The answer to each of these questions is no. Any referendum held before the UK leaves the EU would not be held on a clear plan for future UK-EU relations. As the clock ticks down to the article 50 deadline, there are real doubts as to whether sufficient time remains to finalise even a withdrawal agreement, let alone a clear outline of a future relationship.

The best we can hope for on the latter is an aspirational political declaration with no legal force. Phrased as vaguely as the time constraints imply it must be, this will not provide a firm basis for informed debate. Instead, expect another campaign replete with competing claims about competing futures.

And this in a country where, as one observer has put it, we all now have our own facts anyway. Given the anger a second vote would generate amongst leave voters who would feel cheated, it is hard to see how calm and rational debate over empirical forecasts would be possible. And it’s worth emphasising just how profound the divisions in our country are. Sara Hobolt of the London School of Economics is doing some fascinating work on the cognitive biases induced by the 2016 vote, underlining how, post-referendum, UK citizens see politics through new “Brexit-tinted” lenses. These have served to bolster pre-existing attitudes on issues such as the economy and immigration. What are the odds a new vote will reverse or counteract this impact rather than reinforce it?

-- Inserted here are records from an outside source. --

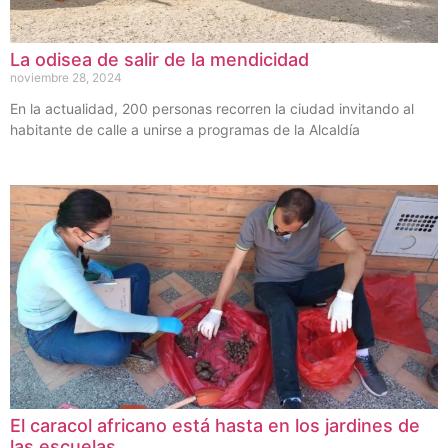
La odisea de salir de la mendicidad
noviembre 28, 2024
En la actualidad, 200 personas recorren la ciudad invitando al
habitante de calle a unirse a programas de la Alcaldía
El caracol africano está hasta en los jardines de
las escuelas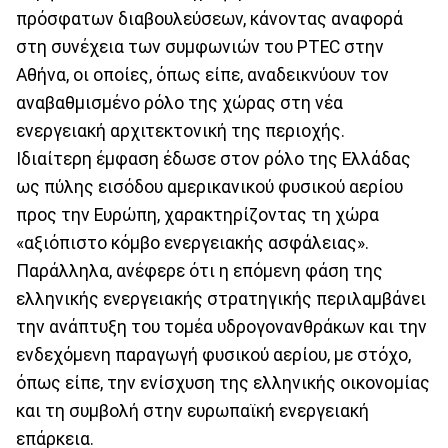
πρόσφατων διαβουλεύσεων, κάνοντας αναφορά
στη συνέχεια των συμφωνιών του PTEC στην
Αθήνα, οι οποίες, όπως είπε, αναδεικνύουν τον
αναβαθμισμένο ρόλο της χώρας στη νέα
ενεργειακή αρχιτεκτονική της περιοχής.
Ιδιαίτερη έμφαση έδωσε στον ρόλο της Ελλάδας
ως πύλης εισόδου αμερικανικού φυσικού αερίου
προς την Ευρώπη, χαρακτηρίζοντας τη χώρα
«αξιόπιστο κόμβο ενεργειακής ασφάλειας».
Παράλληλα, ανέφερε ότι η επόμενη φάση της
ελληνικής ενεργειακής στρατηγικής περιλαμβάνει
την ανάπτυξη του τομέα υδρογονανθράκων και την
ενδεχόμενη παραγωγή φυσικού αερίου, με στόχο,
όπως είπε, την ενίσχυση της ελληνικής οικονομίας
και τη συμβολή στην ευρωπαϊκή ενεργειακή
επάρκεια.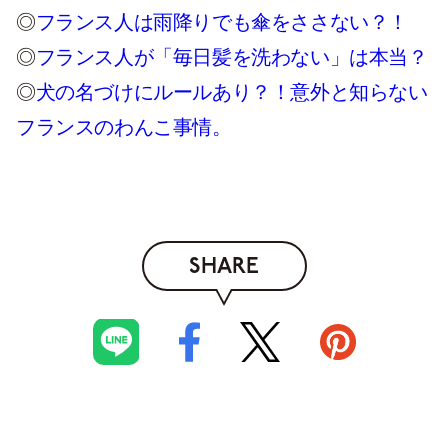
◎
フランス人は雨降りでも傘をささない？！
◎
フランス人が「毎日髪を洗わない」は本当？
◎
犬の名づけにルールあり？！意外と知らない
フランスのわんこ事情。
SHARE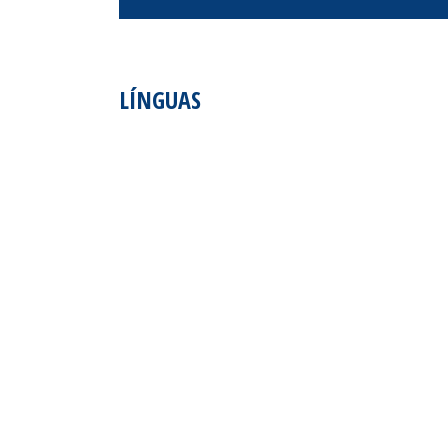
LÍNGUAS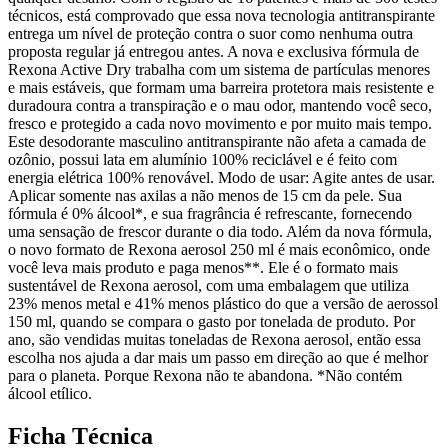
técnicos, está comprovado que essa nova tecnologia antitranspirante
entrega um nível de proteção contra o suor como nenhuma outra
proposta regular já entregou antes. A nova e exclusiva fórmula de
Rexona Active Dry trabalha com um sistema de partículas menores
e mais estáveis, que formam uma barreira protetora mais resistente e
duradoura contra a transpiração e o mau odor, mantendo você seco,
fresco e protegido a cada novo movimento e por muito mais tempo.
Este desodorante masculino antitranspirante não afeta a camada de
ozônio, possui lata em alumínio 100% reciclável e é feito com
energia elétrica 100% renovável. Modo de usar: Agite antes de usar.
Aplicar somente nas axilas a não menos de 15 cm da pele. Sua
fórmula é 0% álcool*, e sua fragrância é refrescante, fornecendo
uma sensação de frescor durante o dia todo. Além da nova fórmula,
o novo formato de Rexona aerosol 250 ml é mais econômico, onde
você leva mais produto e paga menos**. Ele é o formato mais
sustentável de Rexona aerosol, com uma embalagem que utiliza
23% menos metal e 41% menos plástico do que a versão de aerossol
150 ml, quando se compara o gasto por tonelada de produto. Por
ano, são vendidas muitas toneladas de Rexona aerosol, então essa
escolha nos ajuda a dar mais um passo em direção ao que é melhor
para o planeta. Porque Rexona não te abandona. *Não contém
álcool etílico.
Ficha Técnica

Finally, as far as the argument about a gridlocked parliament is concerned, the irony is that, on this at least, our representatives are indeed representative of the British people. Neither in Westminster nor among the public at large can a majority be found for any one Brexit outcome.

There would at least be a point to another vote if there was a realistic expectation that a clear majority could be found one way or another for a clear alternative. That might hold out the possibility of an outcome seen as legitimate.

But the polls reveal a public stubbornly divided, and, despite a shift towards a slight majority believing that the vote to leave was the wrong decision, the margin is small enough to prevent any certainty as to the outcome of any popular vote. Whatever the result, it seems unlikely to provide a significant majority either way.

A narrow victory for remain – the outcome which, let’s face it, most proponents of a second referendum desire – would solve none of the underlying problems that led to the Brexit vote in the first place. Rather, it would provide grist to the mill to opponents of the EU, and the establishment would be portrayed as having betrayed leave voters.

A semi-competent Ukip (far from guaranteed, admittedly) or even a new successor party would make hay in the 2019 European parliament elections. The Tories would remain as divided – probably even more so – as they were when David Cameron caved to pressure from Brexiters on his own benches and called the referendum in the first place. And leavers would continue to believe that warnings of dire consequences should we leave the EU were simply fictions. The divide in values in British society that burst into the open following the 2016 vote would remain entrenched, reinforcing the problems already faced by our party system in attempting to contain it.

Of course, things might change. An extension to the article 50 process, which prolongs British membership, may for example provide more time for a trade deal to be negotiated and hence the space for a more considered debate about a clearer set of alternatives. Yet the politics of the Conservative party militate strongly against such an outcome – at least for now.

And in the absence of such a development, the prospectus for a new vote is far from convincing. Removing the decision from the hands of deadlocked politicians to give it to a deadlocked public is no solution at all. Particularly as an already bitterly divided public would have no clear choice to vote on, no time for proper deliberation, and would remain as divided as they already are.

Another referendum, hurried through in the time available, would not be a higher-calibre version of the original. It would be a rerun, with arguments about an ill-defined future between camps who no longer listen to each other (insofar as they ever did). So, on reflection, please not again. For all our sakes.